Leading to the need to bring up Aaron again. When it came to nearly every woman he romanced, be it Angel, Stormy (after Pastor Chris was eliminated), Melinda or Courtney, because he was pushed to act as a player would, having to switch to being a one-woman man was hard. You could say it was because he wasn’t ready to love because he is a player and a slew of other things. I’d more so say this show set him up to show the worse of his person and he fell for every trap they set up. Thus leaving these women, Stormy in particular, having to flirt with repeating a pattern they were trying to get out of.
It Being Clear Tommy’s Experience Is Not Enough Sometimes – They Needed A Therapist For This Show
While Tommy has been married for decades and acts as a mentor throughout the process, one could argue he was much more helpful to the men than the women. On top of that, while he does have a degree in theater, arguably what this show desperately needed was someone with a doctorate in psychology. Why? Well, two reasons. The first is that some of the cast members had baggage from previous relationships which were getting in the way. I won’t say who but those who watched can surely think of one or two without issue.

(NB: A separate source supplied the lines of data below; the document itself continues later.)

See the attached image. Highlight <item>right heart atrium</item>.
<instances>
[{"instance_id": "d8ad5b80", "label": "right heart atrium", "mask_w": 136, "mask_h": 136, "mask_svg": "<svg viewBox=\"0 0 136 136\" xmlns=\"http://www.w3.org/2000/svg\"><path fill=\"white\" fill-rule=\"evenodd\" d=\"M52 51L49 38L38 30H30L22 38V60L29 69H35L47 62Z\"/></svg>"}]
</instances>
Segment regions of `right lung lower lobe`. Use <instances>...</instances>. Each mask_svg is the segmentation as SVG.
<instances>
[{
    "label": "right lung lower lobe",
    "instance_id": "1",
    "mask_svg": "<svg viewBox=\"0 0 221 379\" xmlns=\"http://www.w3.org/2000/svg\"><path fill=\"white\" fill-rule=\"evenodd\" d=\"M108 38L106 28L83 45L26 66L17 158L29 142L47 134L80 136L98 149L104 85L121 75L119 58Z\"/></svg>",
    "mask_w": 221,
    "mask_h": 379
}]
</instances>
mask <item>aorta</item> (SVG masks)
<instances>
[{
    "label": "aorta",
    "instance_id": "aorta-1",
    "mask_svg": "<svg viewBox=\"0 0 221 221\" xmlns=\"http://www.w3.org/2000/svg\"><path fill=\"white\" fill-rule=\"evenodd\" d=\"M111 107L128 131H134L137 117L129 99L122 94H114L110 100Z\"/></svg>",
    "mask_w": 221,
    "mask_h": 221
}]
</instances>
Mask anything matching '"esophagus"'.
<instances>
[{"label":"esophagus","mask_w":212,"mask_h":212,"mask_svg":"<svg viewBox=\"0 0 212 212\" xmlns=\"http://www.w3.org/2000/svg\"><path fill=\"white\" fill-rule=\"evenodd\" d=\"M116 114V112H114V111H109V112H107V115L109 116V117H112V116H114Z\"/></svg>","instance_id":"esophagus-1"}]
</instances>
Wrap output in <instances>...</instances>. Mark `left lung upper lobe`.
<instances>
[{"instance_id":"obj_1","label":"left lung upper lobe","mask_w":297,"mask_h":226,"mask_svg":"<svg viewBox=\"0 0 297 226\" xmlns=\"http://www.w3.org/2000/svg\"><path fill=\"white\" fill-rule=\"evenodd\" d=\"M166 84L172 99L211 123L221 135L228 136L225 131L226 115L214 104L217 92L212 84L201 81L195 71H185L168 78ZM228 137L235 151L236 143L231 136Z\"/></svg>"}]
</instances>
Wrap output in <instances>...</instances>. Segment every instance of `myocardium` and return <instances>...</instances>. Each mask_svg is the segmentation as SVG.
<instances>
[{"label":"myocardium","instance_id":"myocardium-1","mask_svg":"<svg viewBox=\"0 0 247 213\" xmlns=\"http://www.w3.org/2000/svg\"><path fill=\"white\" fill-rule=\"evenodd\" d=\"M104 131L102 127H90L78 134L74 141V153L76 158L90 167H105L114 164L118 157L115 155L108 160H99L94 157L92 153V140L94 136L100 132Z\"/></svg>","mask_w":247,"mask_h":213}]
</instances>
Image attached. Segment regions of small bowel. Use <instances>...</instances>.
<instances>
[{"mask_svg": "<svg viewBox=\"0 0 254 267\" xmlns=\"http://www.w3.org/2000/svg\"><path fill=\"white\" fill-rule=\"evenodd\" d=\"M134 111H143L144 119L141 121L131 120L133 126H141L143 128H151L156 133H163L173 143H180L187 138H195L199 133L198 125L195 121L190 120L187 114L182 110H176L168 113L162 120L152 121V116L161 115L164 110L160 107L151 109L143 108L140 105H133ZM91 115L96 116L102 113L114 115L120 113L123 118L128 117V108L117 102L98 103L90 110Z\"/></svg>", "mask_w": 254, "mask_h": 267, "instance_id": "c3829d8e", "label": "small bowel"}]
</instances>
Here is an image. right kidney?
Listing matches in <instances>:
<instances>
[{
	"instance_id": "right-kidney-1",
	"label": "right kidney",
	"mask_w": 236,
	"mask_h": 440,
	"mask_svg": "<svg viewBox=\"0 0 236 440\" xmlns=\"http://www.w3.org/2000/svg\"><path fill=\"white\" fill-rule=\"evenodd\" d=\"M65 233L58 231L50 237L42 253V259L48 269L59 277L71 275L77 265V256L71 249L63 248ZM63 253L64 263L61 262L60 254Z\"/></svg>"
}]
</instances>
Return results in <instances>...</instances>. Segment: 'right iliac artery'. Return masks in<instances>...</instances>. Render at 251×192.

The second reason is, on top of the baggage, it is one thing to say you are ready to love, but it is a whole other to say you understand how to both give and receive it. So having a couples counselor could have been great. It could have helped Tiffany and Alexx with their issues, sped up Mike and Shea talking about her worries with having a child, and who knows who else it could have helped. For while I appreciate what Tommy does try to do, as Ashlee says herself, a good part of the time he was stirring the pot. So as much as he meant well, mostly for the men, for the women, he pushed them in ways I can’t consistently say they were ready for.
Overall: Mixed (Stick Around)
— Wherever I Look (@Wherever_I_Look) December 30, 2018
Low-key, this show is toxic. I attribute that primarily due to the elimination process, which created situations which look like what many of the women were trying to avoid making a pattern in their life. Also, while the contestants are 30+, the maturity expected is matched by the baggage they bring. Of which this show has Tommy, and that person’s fellow contestants, as their sole source of helping them deal with the insecurities and anxieties of publicly trying to date someone. Not to say they don’t have friends who aren’t aware of what is going on, but there are multiple moments when a professional should have been involved.
Hence the mixed label. While I love seeing the diversity this show brings, especially with an all Black cast, I feel it did a disservice to many of them. If it isn’t because of how it created an environment for those like Aaron to flourish, it is because it didn’t address being ready to love and the actual act are two different things. So while this show can improve, the first season had more problems it needs to address than things it should be seen as exemplary for.
Has Another Season Been Confirmed?: Based off an OWN post asking what city the show should go to next, it is safe to say this will get a second season.